Winslet establishes an enrapturing intimacy in the  ruptured relationship between the two sisters Julia(Kate Winslet) and Molly(Andrea Riseborough) who kiss and make up in the  hospital corridor over a  bar of Snickers(if that  is  aproduct  placement  it is well placed).

 While the  family  bickers over Snickers,  a quiet love  story flickers between  Connor  and a kind-hearted male nurse Angeli(Fisayo Adinade) who is  not British but knows what it means to lose somone dear.

 The  film speaks a  universal language  in  a clear distinctive unpretentious  tone. It is not afraid to  show  exaggerated emotions, even if it means  being  accused of  flinging aside  all subtlety.

 Muted emotions, some other time. Goodbye June is  a celebration of  melodrama. It doesn’t mind  showing the schmaltzy side  of  a grieving family; in fact it welcomes and embraces the melodrama. This is  a film that opens up its heart and asks us to walk right in. There is  room  for everyone.

   Portions of this pitch-perfect family film could have been better written. I didn’t really care  for the sisters’ reunion  sequence. It felt  like out-takes from an Ingmar Bergman  film. And the  climax felt hurried, as though time was running  out  not only on June but the film  itself.
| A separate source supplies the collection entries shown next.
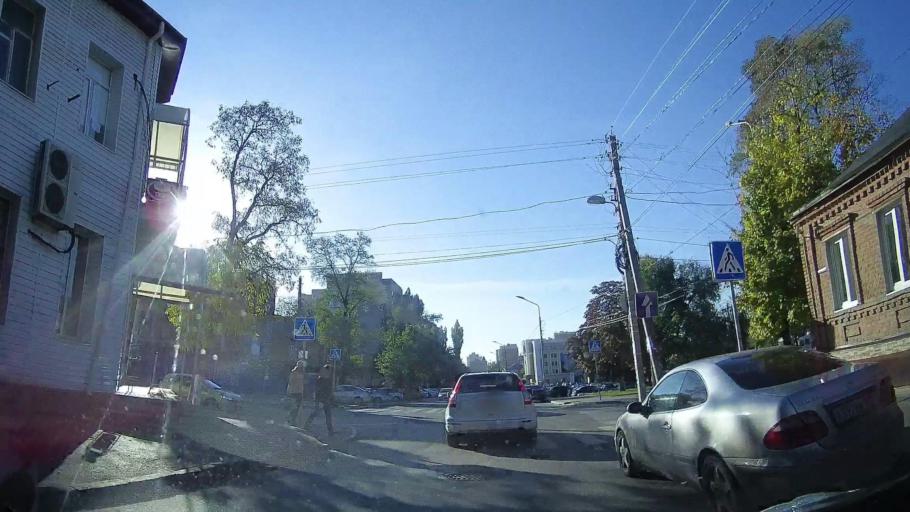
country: RU
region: Rostov
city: Rostov-na-Donu
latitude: 47.2293
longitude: 39.6979
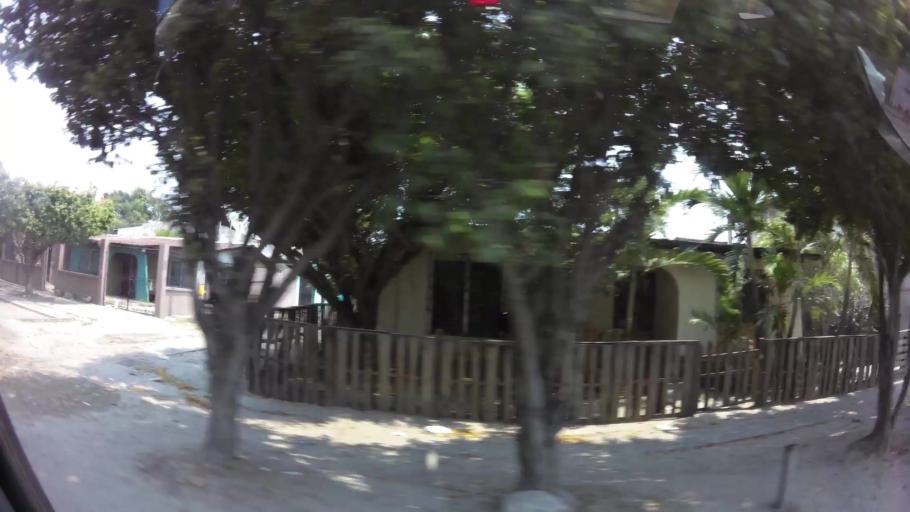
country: HN
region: Cortes
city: San Pedro Sula
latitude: 15.4892
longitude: -87.9883
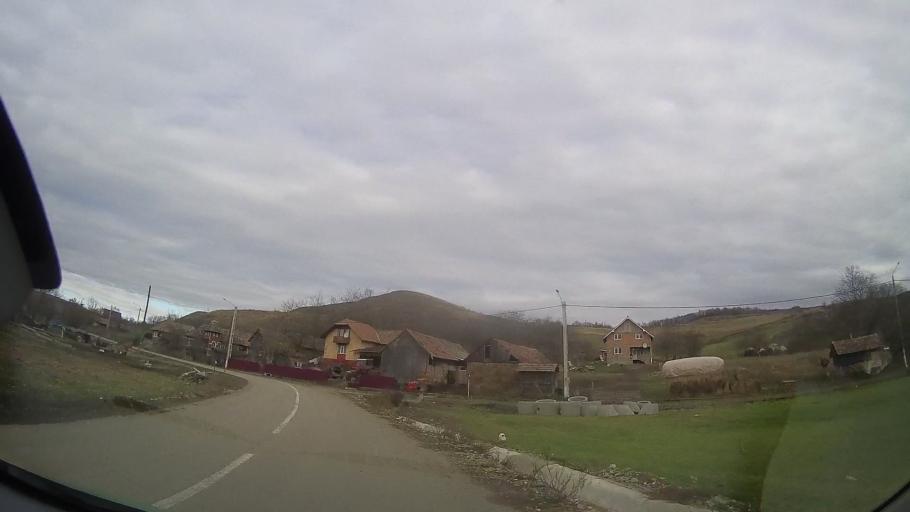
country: RO
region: Bistrita-Nasaud
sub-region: Comuna Micestii de Campie
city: Micestii de Campie
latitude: 46.8302
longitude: 24.3068
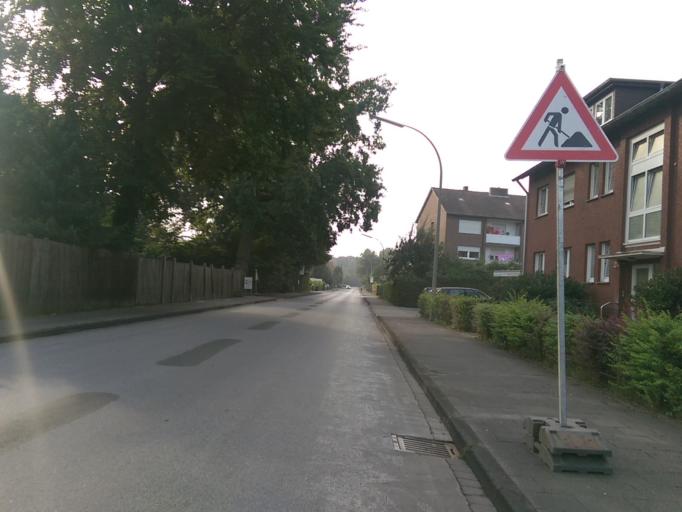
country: DE
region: North Rhine-Westphalia
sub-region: Regierungsbezirk Detmold
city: Harsewinkel
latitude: 51.9549
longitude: 8.2761
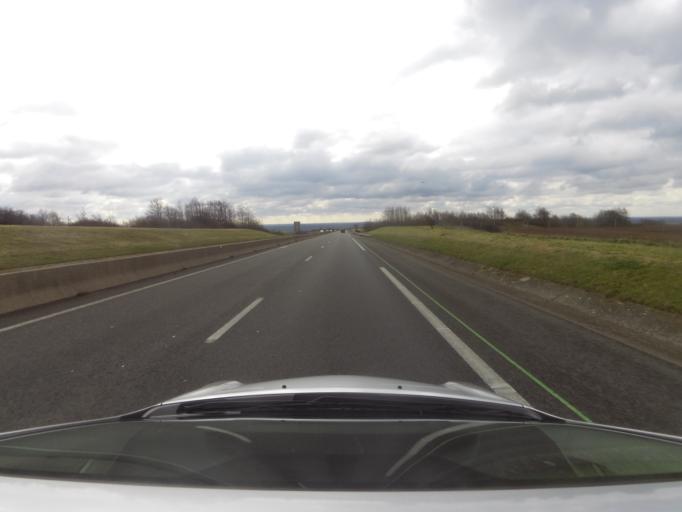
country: FR
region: Nord-Pas-de-Calais
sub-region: Departement du Pas-de-Calais
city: Etaples
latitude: 50.5527
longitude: 1.6713
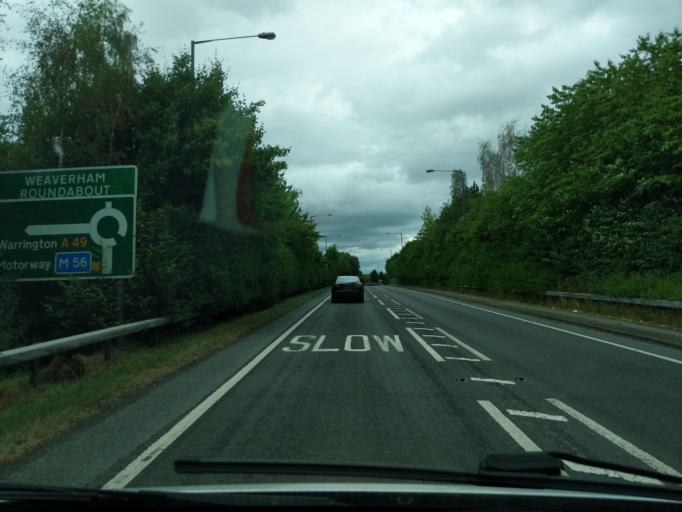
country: GB
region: England
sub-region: Cheshire West and Chester
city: Weaverham
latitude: 53.2576
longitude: -2.5884
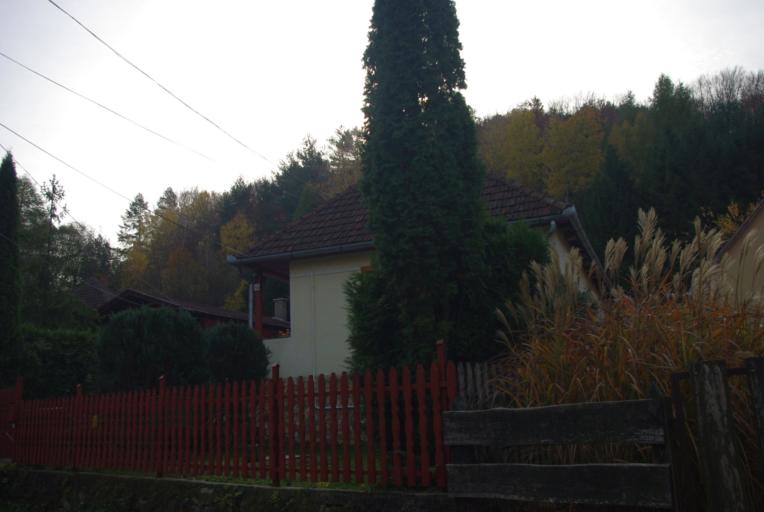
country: HU
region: Borsod-Abauj-Zemplen
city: Sarospatak
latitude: 48.4277
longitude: 21.4945
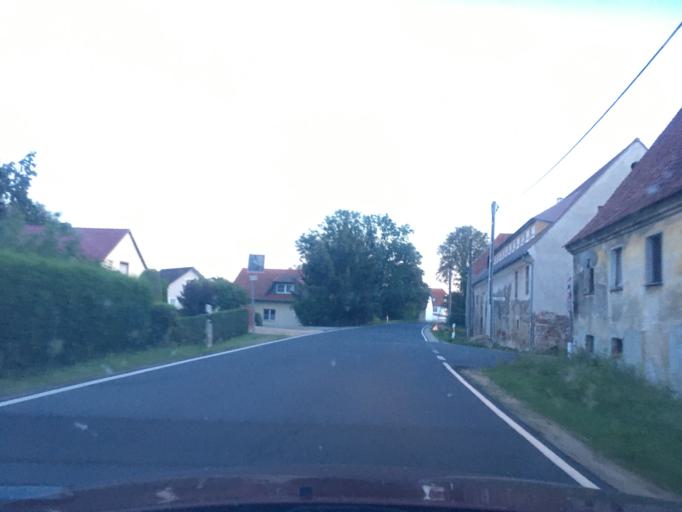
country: PL
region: Lower Silesian Voivodeship
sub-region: Powiat zgorzelecki
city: Piensk
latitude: 51.2191
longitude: 15.0046
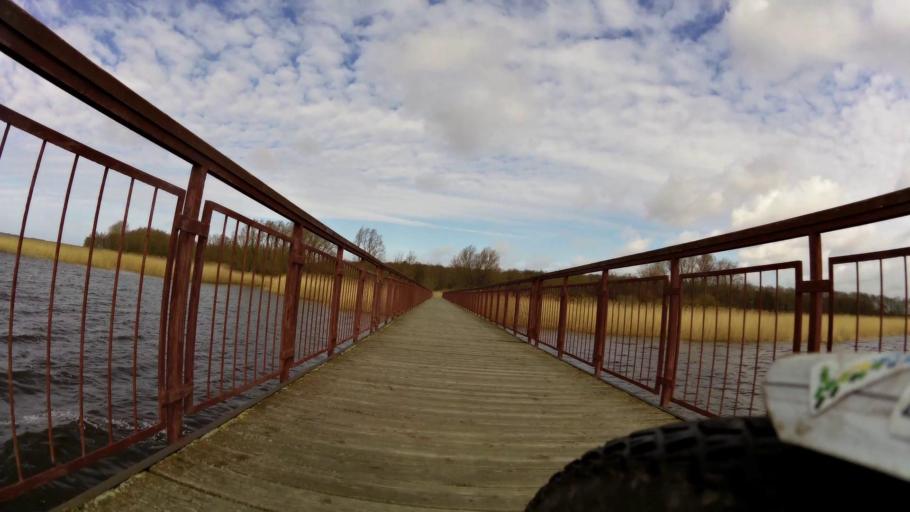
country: PL
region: West Pomeranian Voivodeship
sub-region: Powiat kamienski
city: Kamien Pomorski
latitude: 53.9765
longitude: 14.7713
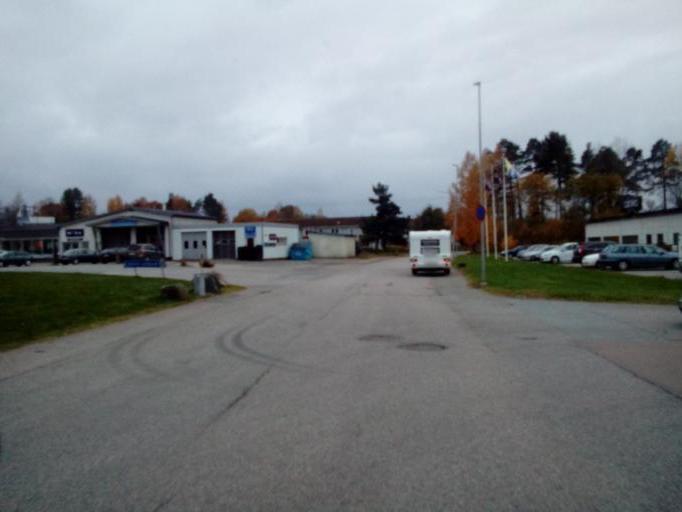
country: SE
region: OErebro
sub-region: Laxa Kommun
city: Laxa
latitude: 58.9859
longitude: 14.6350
  But there is  so much to hold and cherish in Goodbye June. The  film has so much to give. From all the terrific  moments  of family kinship  the one that I loved the most was between the dying mother June  and the stifled son Connor.She tells  him to live the life he wants to.

“Thank you for being my mom,” Connor says.

This is where I heard sobs, and they were not Connor’s only.

Frankly, I wanted  to know more about Connor. His long-suffering character needs  a film of its own. He  does find true love  at the end. But what after that?